Difference Between GROUP BY and PARTITION BY

By John Doe April 8, 2023

Summary: The GROUP BY and PARTITION BY clauses are both used in SQL to group data and calculate aggregate values, then what’s the difference between them?

Table of Contents

Introduction

The GROUP BY and PARTITION BY clauses are used in SQL to group data and calculate aggregate values. The GROUP BY clause divides the result set into groups and returns one row per group, while the PARTITION BY clause divides the result set into partitions and returns aggregated columns with each record in the specified table. The GROUP BY clause is often used with aggregate functions like SUM() and AVG() to calculate sums or averages for each group. The PARTITION BY clause does not reduce the number of rows returned. The PARTITION BY clause gives more flexibility in choosing the grouping columns and allows for different columns in each partition.

Example of GROUP BY

Here is an example that shows how to compare the average salaries of employees in each department:

SELECT depname, avg(salary) FROM empsalary GROUP BY depname;
  depname  |          avg
-----------+-----------------------
 develop   | 5020.0000000000000000
 personnel | 3700.0000000000000000
 sales     | 4866.6666666666666667
(3 rows)

The first output column comes directly from the table empsalary, and the column should be specified as a column in GROUP BY clause. The second column represents the average salary value in the group.

Example of PARTITION BY

Here is an example that shows how to compare each employee’s salary with the average salary in his or her department:

SELECT depname, empno, salary, avg(salary) OVER (PARTITION BY depname) FROM empsalary;
  depname  | empno | salary |          avg
-----------+-------+--------+-----------------------
 develop   |    11 |   5200 | 5020.0000000000000000
 develop   |     7 |   4200 | 5020.0000000000000000
 develop   |     9 |   4500 | 5020.0000000000000000
 develop   |     8 |   6000 | 5020.0000000000000000
 develop   |    10 |   5200 | 5020.0000000000000000
 personnel |     5 |   3500 | 3700.0000000000000000
 personnel |     2 |   3900 | 3700.0000000000000000
 sales     |     3 |   4800 | 4866.6666666666666667
 sales     |     1 |   5000 | 4866.6666666666666667
 sales     |     4 |   4800 | 4866.6666666666666667
(10 rows)

The first three output columns come directly from the table empsalary, and there is one output row for each row in the table. The fourth column represents an average taken across all the table rows that have the same depname value as the current row. (This actually is the same function as the non-window avg aggregate, but the OVER clause causes it to be treated as a window function and computed across the window frame.)

Summary

Although we use a GROUP BY most of the time, there are numerous cases when a PARTITION BY would be a better choice. In some cases, you could use a GROUP BY using subqueries to simulate a PARTITION BY, but these can end up with very complex queries.

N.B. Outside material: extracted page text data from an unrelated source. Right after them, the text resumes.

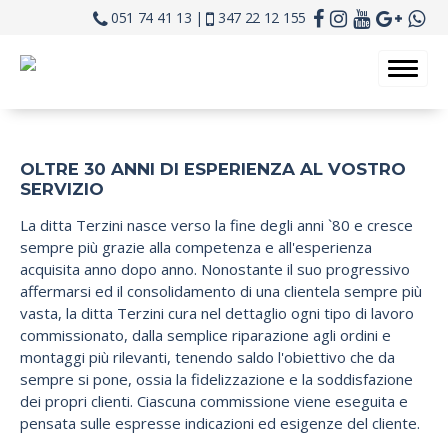
051 74 41 13 |
347 22 12 155
OLTRE 30 ANNI DI ESPERIENZA AL VOSTRO
SERVIZIO
La ditta Terzini nasce verso la fine degli anni `80 e cresce
sempre più grazie alla competenza e all'esperienza
acquisita anno dopo anno. Nonostante il suo progressivo
affermarsi ed il consolidamento di una clientela sempre più
vasta, la ditta Terzini cura nel dettaglio ogni tipo di lavoro
commissionato, dalla semplice riparazione agli ordini e
montaggi più rilevanti, tenendo saldo l'obiettivo che da
sempre si pone, ossia la fidelizzazione e la soddisfazione
dei propri clienti. Ciascuna commissione viene eseguita e
pensata sulle espresse indicazioni ed esigenze del cliente.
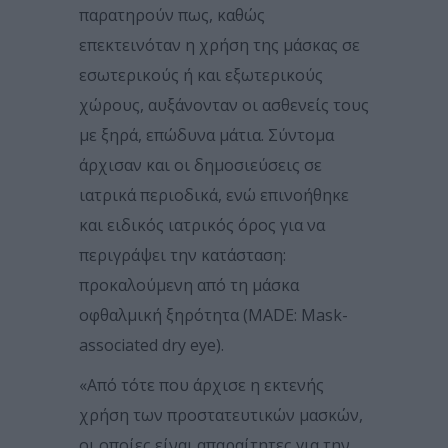
παρατηρούν πως, καθώς
επεκτεινόταν η χρήση της μάσκας σε
εσωτερικούς ή και εξωτερικούς
χώρους, αυξάνονταν οι ασθενείς τους
με ξηρά, επώδυνα μάτια. Σύντομα
άρχισαν και οι δημοσιεύσεις σε
ιατρικά περιοδικά, ενώ επινοήθηκε
και ειδικός ιατρικός όρος για να
περιγράψει την κατάσταση:
προκαλούμενη από τη μάσκα
οφθαλμική ξηρότητα (MADE: Mask-
associated dry eye).
«Από τότε που άρχισε η εκτενής
χρήση των προστατευτικών μασκών,
οι οποίες είναι απαραίτητες για την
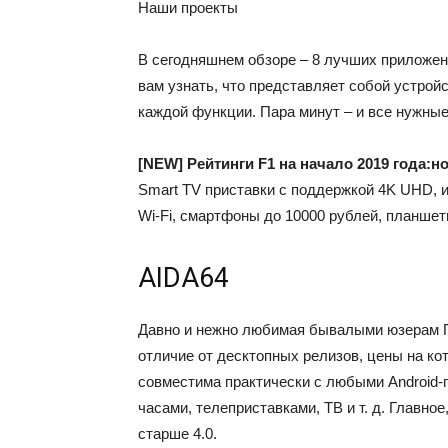
Наши проекты
В сегодняшнем обзоре – 8 лучших приложен
вам узнать, что представляет собой устройс
каждой функции. Пара минут – и все нужные
[NEW]
Рейтинги F1 на начало 2019 года:
но
Smart TV приставки с поддержкой 4K UHD, 
Wi-Fi, смартфоны до 10000 рублей, планше
AIDA64
Давно и нежно любимая бывалыми юзерам
отличие от десктопных релизов, цены на кот
совместима практически с любыми Android
часами, телеприставками, ТВ и т. д. Главно
старше 4.0.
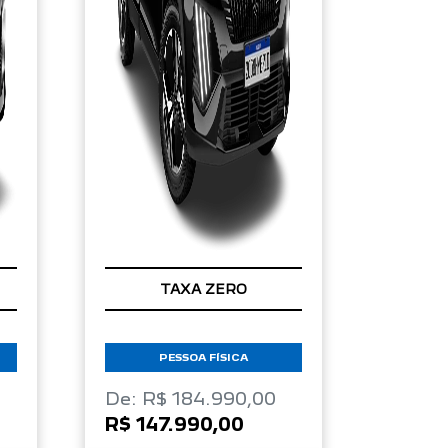
TAXA ZERO
PESSOA FÍSICA
De: R$ 184.990,00
R$ 147.990,00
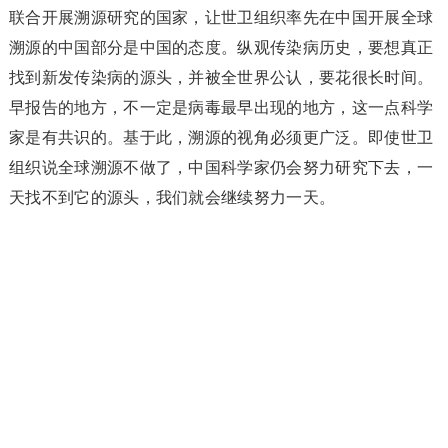
联合开展溯源研究的国家，让世卫组织率先在中国开展全球
溯源的中国部分是中国的态度。纵观传染病历史，要想真正
找到新发传染病的源头，并被全世界公认，要花很长时间。
早报告的地方，不一定是病毒最早出现的地方，这一点科学
家是有共识的。基于此，溯源的视角必须更广泛。即使世卫
组织说全球溯源不做了，中国科学家仍会努力研究下去，一
天找不到它的源头，我们就会继续努力一天。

Let’s wrap everything up with the most important similarities and differences:

  • Similarity: Both are used to return aggregated values.
  • Difference: Using a GROUP BY clause collapses original rows, then you cannot access the original values later in the query. On the other hand, using a PARTITION BY clause keeps original values while also allowing us to produce aggregated values.
  • Difference: The PARTITION BY is combined with OVER() and windows functions to add a lot more functionalities.